Le président de la république Kaïs Saïed préfère ne pas s’attaquer aux problèmes profonds et complexes de l’économie tunisienne, auxquels il sait ne pas disposer de solutions, et continue d’agiter des chiffons rouges et de broyer du vent, fidèle en cela au populisme qui l’a toujours caractérisé et qui lui a valu son élection en 2019 et le maintien de sa cote de popularité au plus haut niveau dans les sondages d’opinion. Sauf qu’à ce jeu là, il ne pourra pas continuer à gagner indéfiniment, car, entretemps, les problèmes non résolus s’aggravent et rendent les solutions de plus en plus difficiles à mettre en œuvre.
Par Imed Bahri
Dans sa brève allocution adressée au peuple tunisien à l’occasion de l’avènement du mois de ramadan et diffusée sur la chaîne Wataniya 1 dans la soirée du vendredi 1er avril 2022, le président de la république Kais Saied est revenu à son antienne qui est en passe de devenir chez lui une véritable idée fixe : la lutte contre les spéculateurs qui seraient, selon lui, les seuls responsables de la hausse des prix et de la cherté de la vie.

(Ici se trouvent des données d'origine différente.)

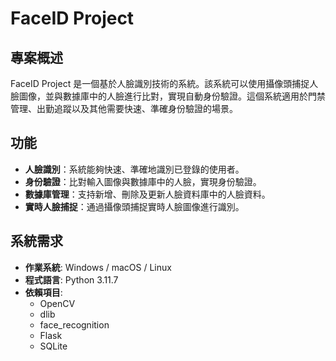 # FaceID Project

## 專案概述
FaceID Project 是一個基於人臉識別技術的系統。該系統可以使用攝像頭捕捉人臉圖像，並與數據庫中的人臉進行比對，實現自動身份驗證。這個系統適用於門禁管理、出勤追蹤以及其他需要快速、準確身份驗證的場景。

## 功能
- **人臉識別**：系統能夠快速、準確地識別已登錄的使用者。
- **身份驗證**：比對輸入圖像與數據庫中的人臉，實現身份驗證。
- **數據庫管理**：支持新增、刪除及更新人臉資料庫中的人臉資料。
- **實時人臉捕捉**：通過攝像頭捕捉實時人臉圖像進行識別。

## 系統需求
- **作業系統**: Windows / macOS / Linux
- **程式語言**: Python 3.11.7
- **依賴項目**:
  - OpenCV
  - dlib
  - face_recognition
  - Flask 
  - SQLite

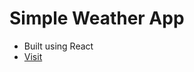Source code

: # Simple Weather App

- Built using React
- [Visit](https://shivansh-yadav13.github.io/simple-weather-app/)
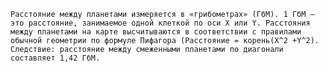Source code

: ﻿	Расстояние между планетами измеряется в «грибометрах» (ГбМ). 1 ГбМ – это расстояние, занимаемое одной клеткой по оси Х или Y. Расстояния между планетами на карте высчитываются в соответствии с правилами обычной геометрии по формуле Пифагора (Расстояние = корень(X^2 +Y^2). Следствие: расстояние между смеженными планетами по диагонали составляет 1,42 ГбМ.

«Le ramadan est le mois de l’abstinence et de la piété et une occasion idéale pour purifier les corps et les esprits», a cru devoir rappeler le chef de l’Etat, comme pour appeler les citoyens à maîriser leur boulimie ramadanesque, qui se traduit par une hausse de la consommation des produits alimentaires estimée à 30%, par rapport à leur consommation mensuelle moyenne.
Qui joue sur le pouvoir d’achat des citoyens ?
«Mois sacré, le ramadan ne doit pas être en retour une aubaine pour jouer sur le pouvoir d’achat du citoyen par la flambée des prix due aux pratiques spéculatives», a cependant ajouté le président de la république, se faisant l’écho de ce que tous les citoyens ont observé ces derniers jours, à savoir une forte hausse des prix de la plupart des produits alimentaires. Et de reprendre ses menaces en direction des spéculateurs, seuls responsables, selon lui, de la hausse des prix.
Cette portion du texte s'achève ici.